CoughNet
Ultra-Low Power Embedded AI for Respiratory Monitoring
Overview
CoughNet is an end-to-end Machine Learning project developed within a project based course I took at ETH Zürich called “Machine Learning on Microcontrollers”. I wanted to achieve continuous, 24/7 monitoring of cough frequency to assess the severity of respiratory diseases and the efficacy of antitussive therapies. By deploying high-performance inference directly on a microcontroller, I addressed the critical requirement for patient privacy and developed a proof-of-concept for ultra-low power healthcare monitoring in a wearable form factor.
Hardware-Software Codesing
The core innovation of CoughNet lies in its hardware-optimized architecture. While traditional audio classification relies on MFCC (Mel-frequency cepstral coefficients) for feature extraction, this process can consume over 2x more power than the actual neural network inference.
To solve this I used the MAX78000 AI microcontroller which features a dedicated hardware CNN accelerator, and designed an optimized 1D-CNN architecture that processes raw audio windows directly.
Key Features:
- Dual-core: Arm Cortex-M4 + RISC-V Coprocessor
- Convolutional Neural Network Accelerator
- 512KB Flash / 128KB SRAM
Dataset and Preprocessing
The model was trained on the COUGHVID crowdsourcing dataset from the EPFL Embedded Systems Laboratory, featuring approximately 30,000 samples. A pre-existing model was used to remove noisy or low-quality samples common in crowd-sourced data. Then, I applied downsampling to 16kHz to optimize memory usage while preserving key spectral information in the signal, segmentation to keep only the parts of the signal were there is a cough sound using standard signal processing, cropping into 1s overlapping windows, and finally augmentation by stretching, shifting and adding different background noises.
Additionally, some standard keyword classes were added to make the model a bit more complex than just a binary classification.
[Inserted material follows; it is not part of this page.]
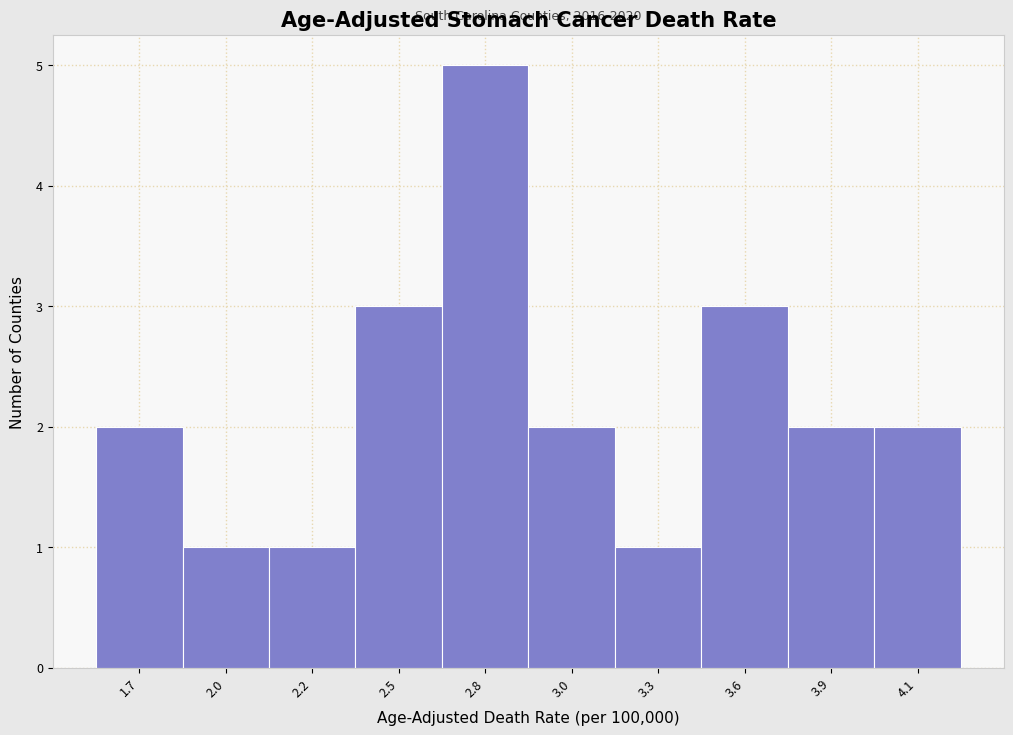

Reading left to right, transcribe all the data shown in this chart.

2	1	1	3	5	2	1	3	2	2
Neural Network Architecture
In my work I explored the trade-off between using a pure 1D-CNN (CoughNet1) and a hybrid 1D and 2D-CNN (CoughNet2) architecture. Both were trained using Quantization Aware Training (QAT) on 20 classes (Cough class + 18 Keywords + Unknown) for 100 epochs. The best model depends on the final application resource constraints. While both models reached similar accuracy after tuning, they differed in inference latency, size, and energy consumption per inference. The pure 1D-CNN was faster, used fewer operations per inference (lower power), but had a larger memory footprint.
Model Evaluation & Results
Note: Training was done Locally on CPU and limited to 100 epochs, which keeps a lot of room for improvement. The best-performing model (Pure 1D-CNN with QAT and 20 classes) yielded the following metrics:
- Accuracy: 88%
- Precision (Cough): 98%
- Sensitivity (Cough): 98%
- F1-score: 98%
- Size: 430KB
- Latency: 1.8ms
- Number of Operations: 8.4M ops
While cough detection results were excellent despite the limited training capabilities, the future work could potentially be on improving cough counting which is more tricky due to successive combined coughs and varying durations. A potential solution I would consider if I continue on this project would be to explore variable-sized temporal windows.